[Saved entries]
[Start of section]

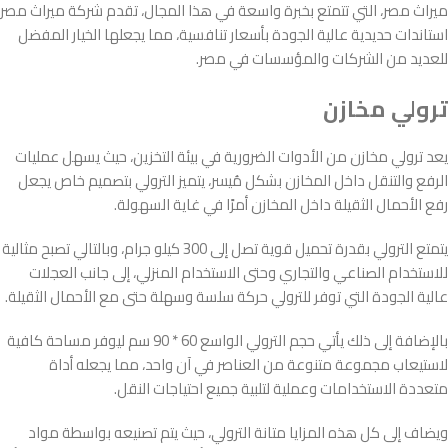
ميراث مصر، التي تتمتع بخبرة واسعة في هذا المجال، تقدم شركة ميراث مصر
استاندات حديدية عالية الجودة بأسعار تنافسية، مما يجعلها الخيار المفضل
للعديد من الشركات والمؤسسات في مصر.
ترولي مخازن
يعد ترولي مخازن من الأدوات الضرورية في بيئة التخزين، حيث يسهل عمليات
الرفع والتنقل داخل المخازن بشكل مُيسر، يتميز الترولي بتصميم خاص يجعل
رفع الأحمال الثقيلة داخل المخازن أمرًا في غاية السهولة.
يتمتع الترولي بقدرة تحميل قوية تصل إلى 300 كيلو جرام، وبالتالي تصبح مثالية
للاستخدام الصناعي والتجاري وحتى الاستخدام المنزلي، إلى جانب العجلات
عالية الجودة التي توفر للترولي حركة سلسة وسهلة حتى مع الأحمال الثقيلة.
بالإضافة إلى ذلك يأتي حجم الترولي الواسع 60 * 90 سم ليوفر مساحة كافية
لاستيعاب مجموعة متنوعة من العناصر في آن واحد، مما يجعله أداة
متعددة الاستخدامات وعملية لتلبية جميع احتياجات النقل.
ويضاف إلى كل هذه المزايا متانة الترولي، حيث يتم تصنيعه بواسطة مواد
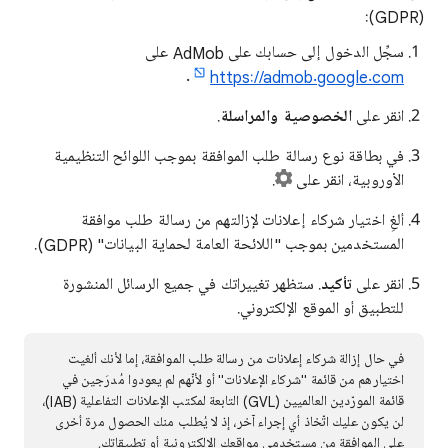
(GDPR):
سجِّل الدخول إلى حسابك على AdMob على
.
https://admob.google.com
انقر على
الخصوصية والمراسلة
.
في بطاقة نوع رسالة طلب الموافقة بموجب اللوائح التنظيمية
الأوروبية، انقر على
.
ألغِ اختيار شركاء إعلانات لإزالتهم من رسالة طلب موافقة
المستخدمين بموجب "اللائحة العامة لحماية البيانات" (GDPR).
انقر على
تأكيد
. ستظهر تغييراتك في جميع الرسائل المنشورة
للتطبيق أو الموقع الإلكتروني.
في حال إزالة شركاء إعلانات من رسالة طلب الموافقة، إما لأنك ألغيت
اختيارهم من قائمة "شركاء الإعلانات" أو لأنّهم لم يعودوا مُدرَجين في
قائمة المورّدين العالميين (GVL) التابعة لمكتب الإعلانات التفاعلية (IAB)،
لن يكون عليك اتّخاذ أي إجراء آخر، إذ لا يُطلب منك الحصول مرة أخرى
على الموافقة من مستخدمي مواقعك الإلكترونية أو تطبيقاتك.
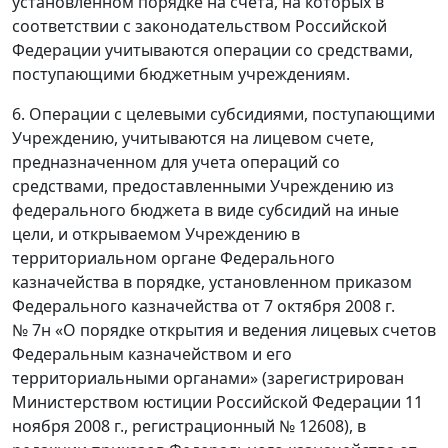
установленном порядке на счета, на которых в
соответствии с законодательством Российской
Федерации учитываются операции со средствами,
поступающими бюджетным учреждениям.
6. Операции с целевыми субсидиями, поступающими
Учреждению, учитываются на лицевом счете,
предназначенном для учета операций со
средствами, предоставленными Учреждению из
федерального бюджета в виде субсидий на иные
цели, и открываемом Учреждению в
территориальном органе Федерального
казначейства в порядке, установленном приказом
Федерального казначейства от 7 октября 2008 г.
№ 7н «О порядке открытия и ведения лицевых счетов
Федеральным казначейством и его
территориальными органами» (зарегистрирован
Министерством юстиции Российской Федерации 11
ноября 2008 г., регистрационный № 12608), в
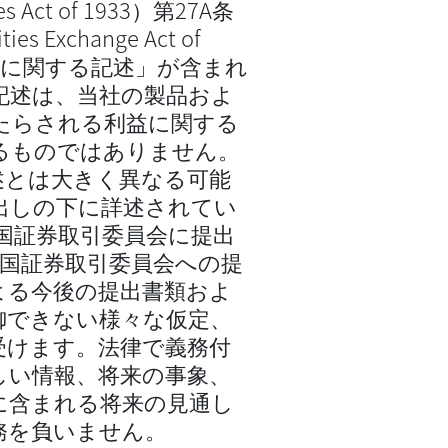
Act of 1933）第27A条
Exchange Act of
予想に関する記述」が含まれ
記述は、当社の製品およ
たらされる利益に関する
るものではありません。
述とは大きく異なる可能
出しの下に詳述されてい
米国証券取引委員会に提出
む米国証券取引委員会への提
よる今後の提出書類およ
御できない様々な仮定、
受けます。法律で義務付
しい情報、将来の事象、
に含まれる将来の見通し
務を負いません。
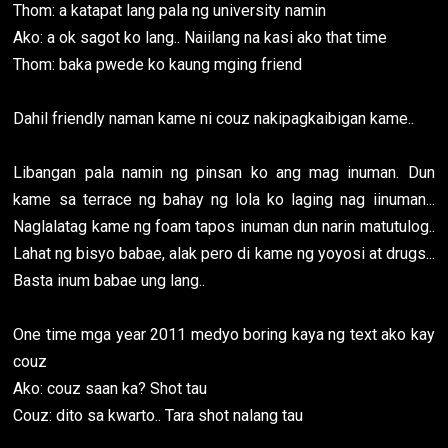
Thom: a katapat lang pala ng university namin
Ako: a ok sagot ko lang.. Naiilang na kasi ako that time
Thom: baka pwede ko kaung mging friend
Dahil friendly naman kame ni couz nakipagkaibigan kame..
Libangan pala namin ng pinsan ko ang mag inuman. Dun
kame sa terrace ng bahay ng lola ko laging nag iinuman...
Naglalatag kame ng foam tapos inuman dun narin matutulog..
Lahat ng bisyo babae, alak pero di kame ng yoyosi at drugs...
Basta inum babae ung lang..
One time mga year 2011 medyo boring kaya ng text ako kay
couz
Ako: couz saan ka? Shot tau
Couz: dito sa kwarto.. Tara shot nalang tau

[End of section]

### TASK TO COMPLETE
Render each line of text in the saved entries above as one string in a JSON list, skipping blank lines. Leave the pictures out of the answer.

### EXERCISE SOLUTION
[
  "ميراث مصر، التي تتمتع بخبرة واسعة في هذا المجال، تقدم شركة ميراث مصر",
  "استاندات حديدية عالية الجودة بأسعار تنافسية، مما يجعلها الخيار المفضل",
  "للعديد من الشركات والمؤسسات في مصر.",
  "ترولي مخازن",
  "يعد ترولي مخازن من الأدوات الضرورية في بيئة التخزين، حيث يسهل عمليات",
  "الرفع والتنقل داخل المخازن بشكل مُيسر، يتميز الترولي بتصميم خاص يجعل",
  "رفع الأحمال الثقيلة داخل المخازن أمرًا في غاية السهولة.",
  "يتمتع الترولي بقدرة تحميل قوية تصل إلى 300 كيلو جرام، وبالتالي تصبح مثالية",
  "للاستخدام الصناعي والتجاري وحتى الاستخدام المنزلي، إلى جانب العجلات",
  "عالية الجودة التي توفر للترولي حركة سلسة وسهلة حتى مع الأحمال الثقيلة.",
  "بالإضافة إلى ذلك يأتي حجم الترولي الواسع 60 * 90 سم ليوفر مساحة كافية",
  "لاستيعاب مجموعة متنوعة من العناصر في آن واحد، مما يجعله أداة",
  "متعددة الاستخدامات وعملية لتلبية جميع احتياجات النقل.",
  "ويضاف إلى كل هذه المزايا متانة الترولي، حيث يتم تصنيعه بواسطة مواد",
  "(GDPR):",
  "سجِّل الدخول إلى حسابك على AdMob على",
  ".",
  "https://admob.google.com",
  "انقر على",
  "الخصوصية والمراسلة",
  ".",
  "في بطاقة نوع رسالة طلب الموافقة بموجب اللوائح التنظيمية",
  "الأوروبية، انقر على",
  ".",
  "ألغِ اختيار شركاء إعلانات لإزالتهم من رسالة طلب موافقة",
  "المستخدمين بموجب \"اللائحة العامة لحماية البيانات\" (GDPR).",
  "انقر على",
  "تأكيد",
  ". ستظهر تغييراتك في جميع الرسائل المنشورة",
  "للتطبيق أو الموقع الإلكتروني.",
  "في حال إزالة شركاء إعلانات من رسالة طلب الموافقة، إما لأنك ألغيت",
  "اختيارهم من قائمة \"شركاء الإعلانات\" أو لأنّهم لم يعودوا مُدرَجين في",
  "قائمة المورّدين العالميين (GVL) التابعة لمكتب الإعلانات التفاعلية (IAB)،",
  "لن يكون عليك اتّخاذ أي إجراء آخر، إذ لا يُطلب منك الحصول مرة أخرى",
  "على الموافقة من مستخدمي مواقعك الإلكترونية أو تطبيقاتك.",
  "установленном порядке на счета, на которых в",
  "соответствии с законодательством Российской",
  "Федерации учитываются операции со средствами,",
  "поступающими бюджетным учреждениям.",
  "6. Операции с целевыми субсидиями, поступающими",
  "Учреждению, учитываются на лицевом счете,",
  "предназначенном для учета операций со",
  "средствами, предоставленными Учреждению из",
  "федерального бюджета в виде субсидий на иные",
  "цели, и открываемом Учреждению в",
  "территориальном органе Федерального",
  "казначейства в порядке, установленном приказом",
  "Федерального казначейства от 7 октября 2008 г.",
  "№ 7н «О порядке открытия и ведения лицевых счетов",
  "Федеральным казначейством и его",
  "территориальными органами» (зарегистрирован",
  "Министерством юстиции Российской Федерации 11",
  "ноября 2008 г., регистрационный № 12608), в",
  "Act of 1933）第27A条",
  "Exchange Act of",
  "予想に関する記述」が含まれ",
  "記述は、当社の製品およ",
  "たらされる利益に関する",
  "るものではありません。",
  "述とは大きく異なる可能",
  "出しの下に詳述されてい",
  "米国証券取引委員会に提出",
  "む米国証券取引委員会への提",
  "よる今後の提出書類およ",
  "御できない様々な仮定、",
  "受けます。法律で義務付",
  "しい情報、将来の事象、",
  "に含まれる将来の見通し",
  "務を負いません。",
  "Thom: a katapat lang pala ng university namin",
  "Ako: a ok sagot ko lang.. Naiilang na kasi ako that time",
  "Thom: baka pwede ko kaung mging friend",
  "Dahil friendly naman kame ni couz nakipagkaibigan kame..",
  "Libangan pala namin ng pinsan ko ang mag inuman. Dun",
  "kame sa terrace ng bahay ng lola ko laging nag iinuman...",
  "Naglalatag kame ng foam tapos inuman dun narin matutulog..",
  "Lahat ng bisyo babae, alak pero di kame ng yoyosi at drugs...",
  "Basta inum babae ung lang..",
  "One time mga year 2011 medyo boring kaya ng text ako kay",
  "couz",
  "Ako: couz saan ka? Shot tau",
  "Couz: dito sa kwarto.. Tara shot nalang tau"
]